Derzeit findet in Thüringen die Internationale Bauausstellung (IBA) statt, in deren Rahmen in Apolda das Timber Prototype House gezeigt wird. Der Pavillon steht auf einer Grünbrache hinter einem weiteren Exponat, einer früheren Feuerlöscherfabrik, die 1938 von Egon Eiermann umgebaut und erweitert wurde. Der Pavillon besteht, abgesehen von seinen stirnseitigen Fensterfronten, aus einer hoch dämmenden Massivholzkonstruktion. Verwendet wurde ausschließlich handelsübliche Fichte aus der Region, insgesamt 100 m³ Standard-Konstruktions-Vollholz (KVH).

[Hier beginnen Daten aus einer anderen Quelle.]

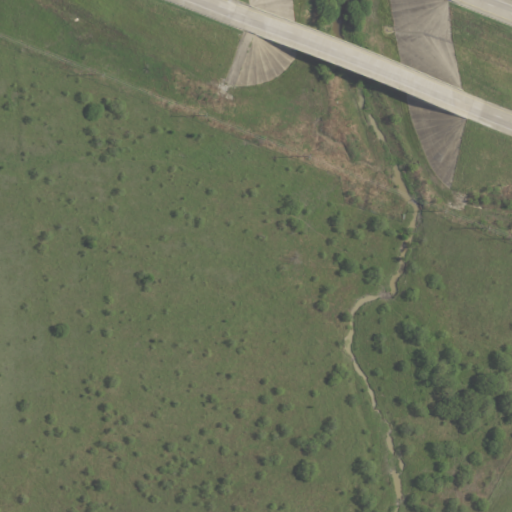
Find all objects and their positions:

Ein Augenmerk lag auf der maximalen Digitalisierung der Produktion, die das Institut für Computerbasiertes Entwerfen und Baufertigung (ICD) der Universität Stuttgart wissenschaftlich betreut hat. Auf Basis einer parametrischen Software gaben die Entwerfer nur noch wenige Hüllkurven vor und definierten baukonstruktive Bedingungen. Der Computer übernahm die Ausführungsplanung und errechnete die Steuerdateien für die CnC-Fräse.

Baukonstruktion
Damit wurden ein 70 mm tiefer Lamellenkamm in das 10/20er Fichtenvollholz gefräst und Luftkammern geschaffen, die den ʎ-Wert des Vollholzes von 1,2 auf 0,8 W/(m·K) senkt. Jeweils zwei Kanthölzer stoßen schmalseitig aneinander, so dass die effektive Wandstärke 40 cm beträgt. An den Kopfenden der Hölzer ist eine parametrisierte Eckverbindung eingefräst, die dem Handwerker ein einfaches Zusammenstecken der Hölzer im 90°-Winkel und damit die Schaffung eines umlaufenden Gebäuderahmens ermöglicht. Verbunden sind die hintereinander sitzenden Kanthölzer monomateriell mit Buchenholzbolzen, die leimfrei mit Pressluft eingeschossen wurden. Der gesamte Pavillon besteht aus 440 Massivholzrahmen, deren Fußboden und Decke gleichartig ausgeführt sind. So wurden sie zu acht Großelementen vorkonfektioniert und auf der Baustelle mit wenigen Schrauben demontabel zusammengefügt. Eine diffusionsoffene, wasserdichte Membran, die um den Rohbau gelegt ist, stellt die Regendichtigkeit sicher. Der Rohbaustufung folgend, wurde auf diese zahllose Holzwürfel als Unterkonstruktion aufgebracht, auf die eine fugenoffene Fassadenlattung montiert ist.

Fensterfront
Die gläserne Stirnseite besteht aus wärmegedämmtem Stufenfalzglas, dessen äußere Scheibe um den Betrag der Holzrahmenstärke größer ist, als die innere. Dieser 40 cm breite Randbereich erhielt einen schwarzen Siebdruck, auf den Kleber zur unmittelbaren Fixierung an die Rohbaukonstruktion aufgebracht wurde.